Jaksa menjelaskan, bahwa pada September 2024 hingga Januari 2026, Bayu juga menerima uang dari para pengusaha rokok serta sejumlah pihak yang kegiatan usahanya berkaitan dengan jabatan dan kewenangan pada Seksi Intelijen Cukai Subdit Intelijen Direktorat Penyidikan dan Penindakan pada Ditjen Bea Cukai.
"Dengan jumlah keseluruhan sebesar Rp 5.278.500.000, 10.000 dolar Amerika Serikat; 119.755 dolar Singapura; 4.700 dolar Hong Kong; dan 8.100 Ringgit Malaysia," terang jaksa.
Jika penerimaan gratifikasi uang rupiah dan mata uang asing itu ditotal, Budiman menerima Rp 7,69 miliar.
Jaksa mengungkapkan, penerimaan gratifikasi dari sejumlah pihak ini tidak dilaporkan oleh Bayu ke KPK. Padahal semestinya sebagai penyelenggara negara, Bayu memiliki waktu 30 hari untuk melaporkan penerimaan gratifikasi tersebut.
"Terhadap penerimaan gratifikasi berupa sejumlah uang tersebut di atas, terdakwa tidak melaporkannya kepada Komisi Pemberantasan Korupsi dalam tenggang waktu 30 hari sebagaimana ditentukan undang-undang, padahal penerimaan itu tanpa alas hak yang sah menurut hukum," tutur jaksa.
Bayu didakwa telah melanggar Pasal 12B juncto Pasal 18 Undang-Undang Republik Indonesia Nomor 31 Tahun 1999 tentang Pemberantasan Tindak Pidana Korupsi sebagaimana telah diubah dengan Undang-Undang Republik Indonesia Nomor 20 Tahun 2001 tentang Perubahan atas Undang-Undang Republik Indonesia Nomor 31 Tahun 1999 tentang Pemberantasan Tindak Pidana Korupsi juncto Pasal 20 huruf c Undang-Undang Republik Indonesia Nomor 1 Tahun 2023 tentang Kitab Undang-Undang Hukum Pidana juncto Pasal 127 ayat (1) Undang-Undang Republik Indonesia Nomor 1 Tahun 2023 tentang Kitab Undang-Undang Hukum Pidana.
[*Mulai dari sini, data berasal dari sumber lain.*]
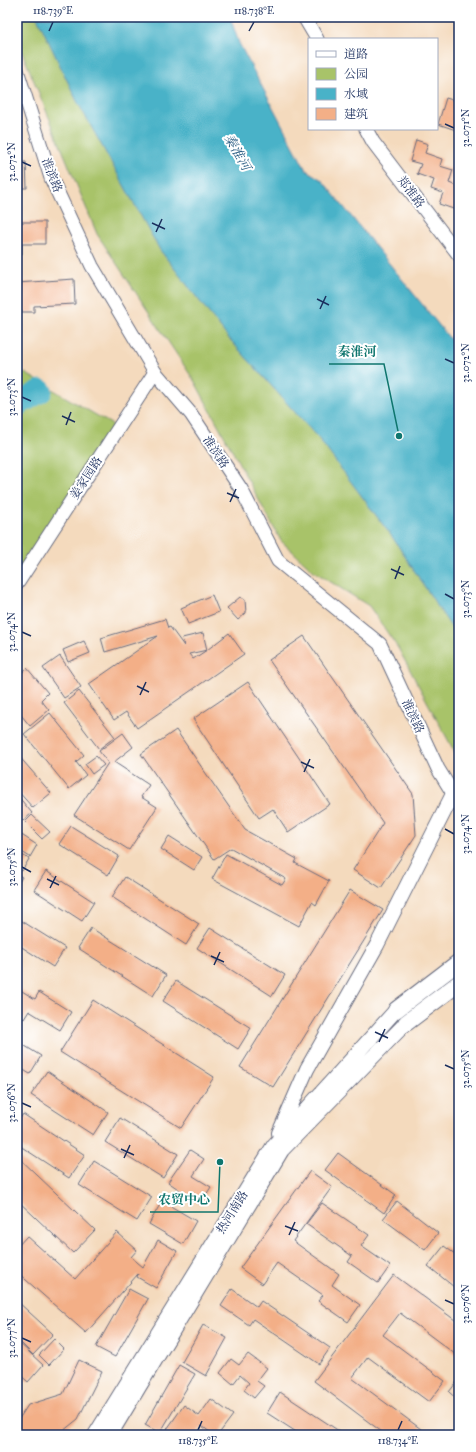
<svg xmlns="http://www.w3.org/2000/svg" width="476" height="1452" font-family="'IM FELL Great Primer','Noto Serif SC',serif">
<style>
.green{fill:#a8c369;stroke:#627964}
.water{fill:#49b2c8;stroke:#327093}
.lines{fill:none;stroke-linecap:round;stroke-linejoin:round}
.river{stroke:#49b2c8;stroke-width:23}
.building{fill:#f3af87;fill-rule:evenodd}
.tertiary-casing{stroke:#676b7f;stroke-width:15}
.secondary-casing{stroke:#676b7f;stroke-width:16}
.primary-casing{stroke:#676b7f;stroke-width:18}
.tertiary{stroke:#fff;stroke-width:13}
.secondary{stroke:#fff;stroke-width:14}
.primary{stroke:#fff;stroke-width:16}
.ticks{fill:none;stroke:#1b2f5e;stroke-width:1.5}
.labels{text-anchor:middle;stroke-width:4;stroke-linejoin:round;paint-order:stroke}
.street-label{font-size:12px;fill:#1b2f5e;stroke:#fff}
.water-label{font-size:13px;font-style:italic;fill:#2b5d83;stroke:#fff}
.leader{fill:none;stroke:#0f766e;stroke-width:1.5}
.callout-dot{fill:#0f766e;stroke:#fff;stroke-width:1.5}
.callout-label{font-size:13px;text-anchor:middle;font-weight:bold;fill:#0f766e;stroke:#fff;stroke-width:4;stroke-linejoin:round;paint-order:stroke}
.neatline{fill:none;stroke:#1b2f5e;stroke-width:1.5}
.ticks-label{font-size:10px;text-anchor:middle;fill:#1b2f5e}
</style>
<rect width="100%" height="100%" fill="#fff"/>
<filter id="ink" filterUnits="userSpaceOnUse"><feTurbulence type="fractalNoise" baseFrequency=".025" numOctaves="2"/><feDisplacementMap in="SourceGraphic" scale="8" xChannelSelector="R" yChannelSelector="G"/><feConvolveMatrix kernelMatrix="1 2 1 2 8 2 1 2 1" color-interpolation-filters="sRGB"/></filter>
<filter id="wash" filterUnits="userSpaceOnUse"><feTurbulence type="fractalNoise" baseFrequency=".012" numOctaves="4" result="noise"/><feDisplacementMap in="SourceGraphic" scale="16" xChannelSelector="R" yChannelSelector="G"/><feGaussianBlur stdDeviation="0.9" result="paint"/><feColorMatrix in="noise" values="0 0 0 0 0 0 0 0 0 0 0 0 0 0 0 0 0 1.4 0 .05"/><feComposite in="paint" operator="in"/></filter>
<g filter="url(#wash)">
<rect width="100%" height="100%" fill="#f4dabd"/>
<path class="green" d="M17,17h20l40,84 83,149 66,85 93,104 74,99 66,101v121l-61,-112 -29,-42 -54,-34 -34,-31 -86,-159 -98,-148 -75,-182 -5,-14z
M25,373l93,55 -101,156v-210z"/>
<path class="water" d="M37,17h193l9,26 67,127 16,10 137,170v289l-66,-101 -74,-99 -93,-104 -66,-85 -83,-149z"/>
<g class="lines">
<path class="river" d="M17,405l24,-14"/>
</g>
<g id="blocks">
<path class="building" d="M446,98l13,4v29l-21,-7z
M416,140l12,4 -3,9 17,6 -2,7 13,4 -4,13 10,4v24l-20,-7 4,-11 -12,-4 3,-9 -17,-6 4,-10 -11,-3z
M17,162h9l1,26h-10z
M20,222h25v22h-23v10h-5v-24h3z
M74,279l1,25 -41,2v6h-14v-4h-3v-25z
M212,595l7,17 -31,12 -7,-16z
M240,597l5,3 1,13 -8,7 -11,-12z
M165,619l3,9 2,-1 14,19 -2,-8 21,-5 4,17 22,-17 15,21 -107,74 -11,-16 -12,8 -25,-36 69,-48 -53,16 -4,-14zM207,650l-14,9 -4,-5z
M304,636l109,158 3,41 -35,53 -28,-18 30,-47 -114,-163z
M84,641l6,12 -22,9 -5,-12z
M60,656l21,31 -17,11 -21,-30z
M27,668l21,25 -7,7 8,10 -19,16 -13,-16v-33z
M248,682l82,122 -42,28 -15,-23 -14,9 -66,-99z
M79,691l36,46 -16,12 -35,-46z
M50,713l34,42 -8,7 10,13 -17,14 -45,-55z
M176,730l69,100 52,29 -2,4 34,18 -13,24 -4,-3 -13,24 -87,-47 14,-25 56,31 4,-6 -55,-31 -17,11 -73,-105z
M123,733l10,14 -19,15 35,23 -8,12 16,10 -28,43 -55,-35 34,-52 -9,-12z
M17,754l34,39 -18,15 -16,-18z
M96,756l8,9 -12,9 -7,-10z
M17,795l15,18 -9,8 -6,-7z
M32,815l18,17 -8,7 -17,-17z
M71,826l48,30 -11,19 -49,-31z
M17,832l20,13 -7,12 -13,-8z
M169,836l33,21 -8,13 -33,-21z
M17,852l12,7 -7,12 -5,-3z
M46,871l48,31 -12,19 -48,-31z
M17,874l5,3 -5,9z
M125,877l74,47 -13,21 -74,-48z
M350,890l33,20 -110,177 -33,-20z
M17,918l48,30 -12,19 -36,-23z
M91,928l75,47 -13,21 -75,-48z
M210,928l75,47 -13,21 -75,-48z
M176,981l75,47 -13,21 -75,-48z
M17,988l18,11 4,-7 32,20 -11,18 -31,-19 -5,8 -7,-5z
M93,1000l121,77 -33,51 -121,-76z
M17,1041l24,15 -11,18 -13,-8z
M47,1071l61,41 -15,23 -62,-40z
M23,1114l62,41 -16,23 -52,-34v-20z
M120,1118l58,36 -15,24 -58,-36z
M190,1150l14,9 -11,17 18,11 -11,17 -32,-22z
M338,1153l58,42 -12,18 -59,-43z
M17,1156l78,74 -22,23 -56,-53z
M94,1161l58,36 -15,24 -58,-36z
M310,1171l22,16 -39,54 46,33 -7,11 28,20 -12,17 -30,-21 5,-6 -46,-32 -15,21 -22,-16z
M162,1201l34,20 -13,23 -34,-20z
M397,1201l41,32 -13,17 -42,-31z
M322,1203l47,32 -8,11 29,20 -12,17 -30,-21 4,-6 -46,-32z
M117,1232l20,18 -6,7 12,10 15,-27 19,11 -21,37 -19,-11 1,-3 -52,59 -69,-61v-25l10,-11 48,43z
M444,1246l15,11v34l-31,-25z
M394,1275l65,48v34l-59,-44 -17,22 62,46 -16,21 -61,-45 -16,21 77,57h-43l-72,-54z
M129,1289l19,10 -33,58 -19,-10z
M232,1289l25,18 4,-6 69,47 -11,16 -66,-45 -4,6 -28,-19z
M17,1301l36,33 -20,21 -16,-16z
M203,1325l24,13 -21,38 -24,-14z
M54,1339l10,10 -15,16 -10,-10z
M17,1341l26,24 -15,17 -11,-10z
M248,1354l19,14 -10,13 7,5 -10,12 -10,-8 5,-7 -9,-8 -7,9 -13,-11 11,-14 8,6z
M79,1360l23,11 -24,48 -20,16h-31l-10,-7v-6l11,-17 35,-11z
M179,1365l16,9 -35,59 -15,-8z
M459,1379v22l-10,-9z
M280,1392l65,43h-44l-34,-22z
M211,1399l22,16 -15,20h-9l2,-2 -9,-7 -6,9h-27l-4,-3 19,-27 15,11z"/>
</g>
</g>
<g filter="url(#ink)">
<use href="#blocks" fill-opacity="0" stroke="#676b7f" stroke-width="1"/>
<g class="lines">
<g class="tertiary-casing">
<path id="tertiary" d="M304,17l13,22
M17,70l34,108 41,88 63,106 36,42 50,75 37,72 102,83 58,125 21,34
M366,129l7,13 86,113
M17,584l138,-212"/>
</g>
<g class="secondary-casing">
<path id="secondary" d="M279,1133l28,-64 70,-124 76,-151
M95,1435l179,-290 122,-135
M110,1435l172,-285 124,-127"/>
</g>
<g class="primary-casing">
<path id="primary" d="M396,1010l63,-48
M406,1023l53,-40"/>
</g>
<use href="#tertiary" class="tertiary"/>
<use href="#secondary" class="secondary"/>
<use href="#primary" class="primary"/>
</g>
</g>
<path class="ticks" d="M49,31l4,-9M249,31l5,-9M445,124l9,4M22,162l9,4M152,223l13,6M156,232l6,-13M317,299l12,6M320,309l6,-13M445,359l9,4M22,397l9,4M62,416l13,6M66,425l5,-13M227,493l12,5M230,502l6,-13M391,569l13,6M395,579l5,-13M445,594l9,5M22,632l9,4M137,686l12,6M140,695l6,-13M301,762l13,6M304,772l6,-13M445,829l9,5M22,867l9,5M47,879l12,6M50,888l6,-12M211,956l13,6M214,965l6,-13M375,1032l13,6M379,1042l6,-13M445,1065l9,4M22,1103l9,4M121,1149l13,6M124,1158l6,-13M285,1226l13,5M289,1235l6,-13M445,1300l9,4M22,1338l9,4M198,1430l4,-9M398,1430l4,-9"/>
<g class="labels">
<g class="street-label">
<text transform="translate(52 175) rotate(69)" y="4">淮滨路</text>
<text transform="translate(411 192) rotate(53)" y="4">郑淮路</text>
<text transform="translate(216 452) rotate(56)" y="4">淮滨路</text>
<text transform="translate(86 478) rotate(-57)" y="4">姜家园路</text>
<text transform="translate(413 716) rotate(65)" y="4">淮滨路</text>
<text transform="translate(232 1212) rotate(-58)" y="4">热河南路</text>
</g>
<g class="water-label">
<text transform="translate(238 152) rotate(60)" y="5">秦淮河</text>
</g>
</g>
<path class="leader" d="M399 436L384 364H329M220 1162L218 1212H150"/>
<g class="callout-dot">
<circle cx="399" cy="436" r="4"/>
<circle cx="220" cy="1162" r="4"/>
</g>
<g class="callout-label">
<text x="357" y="356">秦淮河</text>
<text x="184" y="1204">农贸中心</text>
</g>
<rect width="476" height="1452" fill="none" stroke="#fff" stroke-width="44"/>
<rect x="308" y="38" width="130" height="92" fill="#ffffff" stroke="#a4acbf"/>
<rect x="316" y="51" width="20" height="6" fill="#ffffff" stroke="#a4acbf"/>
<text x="344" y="58" font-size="12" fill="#1b2f5e">道路</text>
<rect x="316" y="68" width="20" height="12" fill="#a8c369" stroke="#a4acbf"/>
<text x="344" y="78" font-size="12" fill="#1b2f5e">公园</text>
<rect x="316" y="88" width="20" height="12" fill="#49b2c8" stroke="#a4acbf"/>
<text x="344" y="98" font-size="12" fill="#1b2f5e">水域</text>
<rect x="316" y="108" width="20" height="12" fill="#f3af87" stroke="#a4acbf"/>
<text x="344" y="118" font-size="12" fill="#1b2f5e">建筑</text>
<rect x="22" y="22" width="432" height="1408" class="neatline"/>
<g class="ticks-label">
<text x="53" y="14">118.739°E</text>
<text x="254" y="14">118.738°E</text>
<text transform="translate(465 128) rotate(-90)" y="4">32.071°N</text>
<text transform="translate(11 162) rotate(-90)" y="4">32.072°N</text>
<text transform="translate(465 363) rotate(-90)" y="4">32.072°N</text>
<text transform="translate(11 397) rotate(-90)" y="4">32.073°N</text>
<text transform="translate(465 599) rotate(-90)" y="4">32.073°N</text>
<text transform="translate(11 632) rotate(-90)" y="4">32.074°N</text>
<text transform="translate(465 834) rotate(-90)" y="4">32.074°N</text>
<text transform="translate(11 867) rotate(-90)" y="4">32.075°N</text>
<text transform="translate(465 1069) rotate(-90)" y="4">32.075°N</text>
<text transform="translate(11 1103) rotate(-90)" y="4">32.076°N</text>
<text transform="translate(465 1304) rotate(-90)" y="4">32.076°N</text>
<text transform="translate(11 1338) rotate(-90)" y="4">32.077°N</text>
<text x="198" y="1444">118.735°E</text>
<text x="398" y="1444">118.734°E</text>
</g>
</svg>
Sebagai informasi, tiga pejabat Bea Cukai lainnya sudah lebih dulu menjalani persidangan dalam kasus ini. Mereka ialah Rizal selaku Direktur Penindakan dan Penyidikan, Sisprian Subiaksono selaku Kasubdit Intelijen Direktorat Penindakan dan Penyidikan, dan Orlando Hamonangan selaku Kepala Seksi Intelijen Kepabeanan I Direktorat Penindakan dan Penyidikan.